I can certainly understand a lot of people's disappointment with Howry. In terms of many of his other statistics, Howry has had a down year since his 2008 season in Chicago.

His strikeouts-per-nine innings pitched is down (7.51 to 6.36), and his walks-per-nine innings pitched has risen as well (1.66 to 2.75). Furthermore, his WPA (win probability added) this season has been awful (-1.32), even though last year it wasn't much better (-0.79).

Yet strangely enough, Howry actually has improved upon some categories this year while taking the hill for the Orange and Black.

His home run-per-nine innings ratio is actually down from his last year in Chicago (0.86 in comparison to 1.66 last year), and the .226 batting average of hitters who have faced him this season is not only dramatically down from last year (last year hitters hit .311 off of Howry), but is actually fourth-best on the team, behind only Affeldt, Lincecum and Jonathan Sanchez in that order.

Howry's season this year hasn't exactly been a replica of what we have seen from the other free-agent signing Brian Sabean inked this offseason in Affeldt. I will let fans have that.

However, to compare Howry to Affeldt is unfair. They are two different kinds of pitchers, and thus comparing the two would be comparing apples to oranges.

If anything, we should be comparing Howry to Brandon Medders and Sergio Romo, both who have seen much more time on the mound than Howry this season.

Romo getting more work lately than Howry makes sense. While Romo's WHIP is worse than Howry's, Romo makes up for his inefficiencies in the WHIP and ERA (5.04) categories with incredible strikeout-per-nine innings percentage and strikeouts-to-walks ratio

With a 10.44 K/9 and 3.22 K/BB ratios, he is first and second in those categories on the team respectively.

Thus, as evidenced by the data, Romo fills a need. He is more likely to get the big strikeout when the Giants need it, and Howry, with 6.36 K/9 and 2.31 K/BB ratios in the categories listed above, just can't do that as well as Romo.

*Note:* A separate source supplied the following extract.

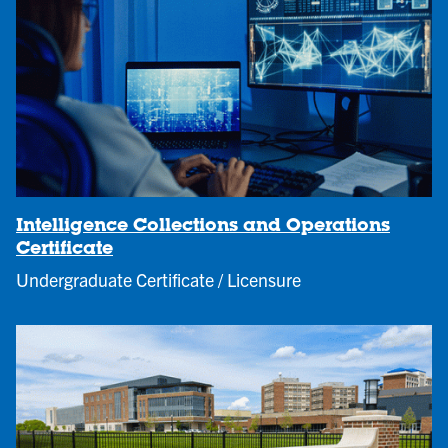
Intelligence Collections and Operations
Certificate
Undergraduate Certificate / Licensure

That being said, Medders certainly doesn't do it much better than Howry.

Medders has a higher strikeout-per-nine innings ratio at 7.36, but after that, there isn't much Medders does better than Howry.

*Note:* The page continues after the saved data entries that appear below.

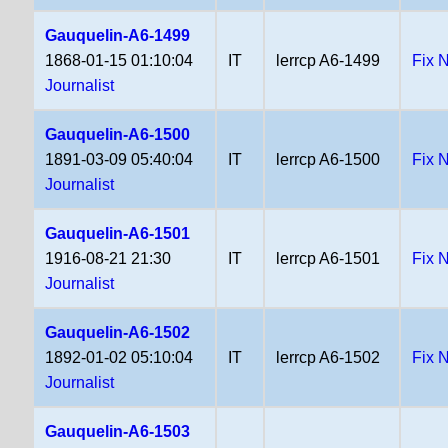
Gauquelin-A6-1499
1868-01-15 01:10:04
IT
lerrcp A6-1499
Fix 
Journalist
Gauquelin-A6-1500
1891-03-09 05:40:04
IT
lerrcp A6-1500
Fix 
Journalist
Gauquelin-A6-1501
1916-08-21 21:30
IT
lerrcp A6-1501
Fix 
Journalist
Gauquelin-A6-1502
1892-01-02 05:10:04
IT
lerrcp A6-1502
Fix 
Journalist
Gauquelin-A6-1503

Medders' opponent batting average is higher than Howry's at .251, and his 1.42 WHIP is atrociously worse than Howry's WHIP as well.

Basically, whenever manager Bruce Bochy decides to put in Medders over Howry, the team is putting themselves in a dangerous spot. Fans may not want to believe it, but statistically, Howry is a more dependable pitcher than the erratic Medders, who has been a mess in the second half this season.

Overall, I still think Howry should be regulated to secondary set-up duty behind Affeldt, and shouldn't be kept beyond this year. That being said, those who blame Howry for the bullpen's struggles this year should quit pointing the finger at him all the time.

Yeah, he has been part of the problem with the Giants bullpen, but not as big as many would like to think, especially when compared to Medders.